M.S. Kaponi, T. Sano, P.E. Kyriakopoulou
doi: 10.4454/JPP.V95I2.018
Abstract:
Apple scar skin viroid (ASSVd) is a fruit-damaging pathogen that causes significant economic losses to pome fruit trees. In the context of a survey on fruit tree viroids in Greece, ASSVd was initially detected by RT-PCR in two sweet cherry trees of cv. Tragana Edessis in an apple orchard in Florina (Macedonia, Greece). This finding was confirmed by direct viroid sequencing of the amplified RT-PCR products. In order to verify this finding, we further examined four sweet cherry trees cvs Tragana Edessis and Biggareau Burlat, two sweet cherry trees of undetermined cultivar, and fifteen neighboring apple trees in the same orchard for possible infection with ASSVd.

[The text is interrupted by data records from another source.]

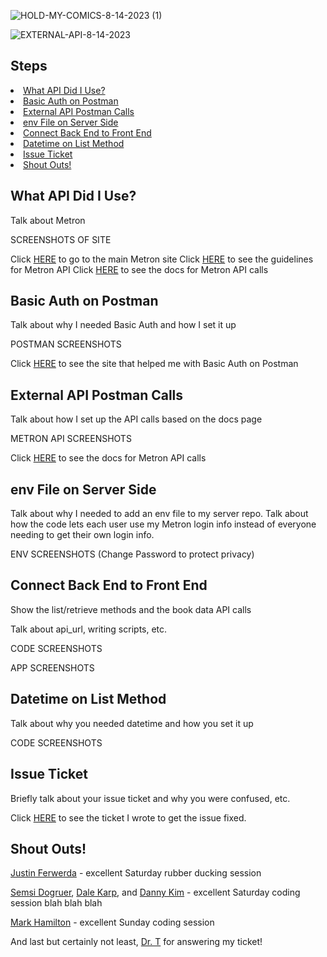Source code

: ![HOLD-MY-COMICS-8-14-2023 (1)](https://github.com/SeaForeEx/HoldMyComics-Client/assets/113273122/d6cf4868-59fb-42f5-aeca-36cca87b8351)

![EXTERNAL-API-8-14-2023](https://github.com/SeaForeEx/HoldMyComics-Client/assets/113273122/61872ffc-9572-4798-b4af-1a54f9c058fa)

<h2>Steps</h2>
<li><a href="#overview">What API Did I Use?</a></li>
<li><a href="#basicauth">Basic Auth on Postman</a></li>
<li><a href="#externalapi">External API Postman Calls</a></li>
<li><a href="#envserver">env File on Server Side</a></li>
<li><a href="#connecttofrontend">Connect Back End to Front End</a></li>
<li><a href="#datetime">Datetime on List Method</a></li>
<li><a href="#issueticket">Issue Ticket</a></li>
<li><a href="#shoutouts">Shout Outs!</a></li>

<h2><a id="overview">What API Did I Use?</a></h2>
<p>Talk about Metron</p>

SCREENSHOTS OF SITE

Click <a href="">HERE</a> to go to the main Metron site
Click <a href="">HERE</a> to see the guidelines for Metron API
Click <a href="">HERE</a> to see the docs for Metron API calls

<h2><a id="basicauth">Basic Auth on Postman</a></h2>

<p>Talk about why I needed Basic Auth and how I set it up</p>

POSTMAN SCREENSHOTS

Click <a href="">HERE</a> to see the site that helped me with Basic Auth on Postman

<h2><a id="externalapi">External API Postman Calls</a></h2>

<p>Talk about how I set up the API calls based on the docs page</p>

METRON API SCREENSHOTS

Click <a href="">HERE</a> to see the docs for Metron API calls

<h2><a id="envserver">env File on Server Side</a></h2>

<p>Talk about why I needed to add an env file to my server repo.  Talk about how the code lets each user use my Metron login info instead of everyone needing to get their own login info.</p>

ENV SCREENSHOTS (Change Password to protect privacy)

<h2><a id="connecttofrontend">Connect Back End to Front End</a></h2>

<p>Show the list/retrieve methods and the book data API calls</p>
<p>Talk about api_url, writing scripts, etc.</p>

CODE SCREENSHOTS

APP SCREENSHOTS

<h2><a id="datetime">Datetime on List Method</a></h2>
<p>Talk about why you needed datetime and how you set it up</p>

CODE SCREENSHOTS

<h2><a id="issueticket">Issue Ticket</a></h2>

<p>Briefly talk about your issue ticket and why you were confused, etc.</p>

Click <a href="">HERE</a> to see the ticket I wrote to get the issue fixed.

<h2><a id="shoutouts">Shout Outs!</a></h2>

<a href="GitHub">Justin Ferwerda</a> - excellent Saturday rubber ducking session

<a href="GitHub">Semsi Dogruer</a>, <a href="linkedin">Dale Karp</a>, and <a href="linkedin">Danny Kim</a> - excellent Saturday coding session blah blah blah

<a href="GitHub">Mark Hamilton</a> - excellent Sunday coding session

And last but certainly not least, <a href="GitHub">Dr. T</a> for answering my ticket!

The viroid assay was done by tissue print hybridization using an ASSVd-specific DIG-labeled probe at stringent hybridization conditions and by RT-PCR using two different ASSVd-specific primer pairs. ASSVd was detected in the six sweet cherry trees, including symptomatic samples, but not in any of the 15 apple trees. Purified ASSVd-positive RT-PCR products from sweet cherries were sequenced either directly or after cloning into pGEM-T or pCR II plasmid vectors. Sixteen ASSVd sequences obtained from five trees were 327-340 nucleotide long and shared 96- 99% identity with ASSVd isolates from Indian apples. There was no cherry-specific nucleotide changes in the ASSVd sequences obtained. The viroid was graft transmitted successfully from cherry trees to cherry rootstocks and the newly developed rootstock leaves were ASSVd-positive by RT-PCR. To our knowledge, this is the first molecular and biological analyses of ASSVd infecting sweet cherry trees.